= Visual AIDS =

New York-based art organization

Visual AIDS is an art organization based in New York City. Started in 1988, it is one of the first initiatives to record the impact of the AIDS pandemic on the artistic community. Art institutions and AIDS-related communities developed projects like Day Without Art, Night Without Light, The Banner Project, Postcards from the Edge, and the Red Ribbon Project. Artists include...

In 1988, New York curators and critics William Olander, Robert Atkins, Thomas Sokolowski, and Gary Garrels (then Director of Programs at Dia Art Foundation), created Visual AIDS, a loosely-organized coalition of arts professionals working to encourage discussion of the pressing social issues of the AIDS epidemic, with artist Patrick O'Connell as their founding executive director. Every year Visual AIDS presents the "Bill Olander Award" to art workers or artists living with HIV.

_Supplied entries_

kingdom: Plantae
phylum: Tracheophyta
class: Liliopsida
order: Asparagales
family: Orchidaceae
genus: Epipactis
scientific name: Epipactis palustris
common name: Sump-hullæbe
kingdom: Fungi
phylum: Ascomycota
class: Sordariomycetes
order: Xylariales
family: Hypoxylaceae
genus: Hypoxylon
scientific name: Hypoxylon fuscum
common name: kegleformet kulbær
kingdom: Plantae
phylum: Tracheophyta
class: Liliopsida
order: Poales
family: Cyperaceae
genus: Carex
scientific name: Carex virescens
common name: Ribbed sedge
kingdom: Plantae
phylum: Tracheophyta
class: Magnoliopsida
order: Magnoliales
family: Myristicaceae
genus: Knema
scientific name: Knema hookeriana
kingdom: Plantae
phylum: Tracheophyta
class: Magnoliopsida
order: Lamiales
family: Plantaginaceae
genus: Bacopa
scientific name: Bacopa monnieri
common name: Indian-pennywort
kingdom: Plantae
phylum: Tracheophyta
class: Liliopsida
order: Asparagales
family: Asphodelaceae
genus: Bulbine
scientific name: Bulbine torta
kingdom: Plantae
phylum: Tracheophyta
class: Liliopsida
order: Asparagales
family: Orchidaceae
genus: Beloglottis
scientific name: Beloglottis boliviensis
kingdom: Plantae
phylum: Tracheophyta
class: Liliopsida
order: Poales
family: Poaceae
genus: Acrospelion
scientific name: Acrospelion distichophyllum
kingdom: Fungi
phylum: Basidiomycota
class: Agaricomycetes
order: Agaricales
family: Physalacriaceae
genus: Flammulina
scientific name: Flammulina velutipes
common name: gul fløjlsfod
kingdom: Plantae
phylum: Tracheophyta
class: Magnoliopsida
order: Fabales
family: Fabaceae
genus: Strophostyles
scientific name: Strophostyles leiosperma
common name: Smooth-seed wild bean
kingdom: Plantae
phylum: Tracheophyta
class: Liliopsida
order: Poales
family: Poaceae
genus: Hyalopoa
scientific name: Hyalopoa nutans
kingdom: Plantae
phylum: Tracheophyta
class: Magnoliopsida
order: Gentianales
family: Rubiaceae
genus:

_Problem details_
Resume the article on Visual AIDS, starting right after its last sentence about the Bill Olander Award.

_Result of the exercise_
== Activities ==
VisualAIDS is helping produce artist projects, organizing exhibitions, public programs and publishing publications. It also runs Artist+ Registry & Archive Associate. In NYC Visual AIDS offers additional services like artwork photography, tours, and Art Therapy Workshops. As of 2013 VisualAIDS is also annually hosting an artist or a curator in residence. In 2020 Visual AIDS launched online platform, “Not Over” featuring rare videos and performances. They also commissioned short videos from different parts of the world that address different experiences of HIV/AIDS for the online program TRANSMISSIONS that premiered on the Day With(out) Art 2020.

The VisualAIDS Artist Files collection contains the artworks and papers of artists with AIDS and HIV from 1994. The organization also offers finding aids to assist with research.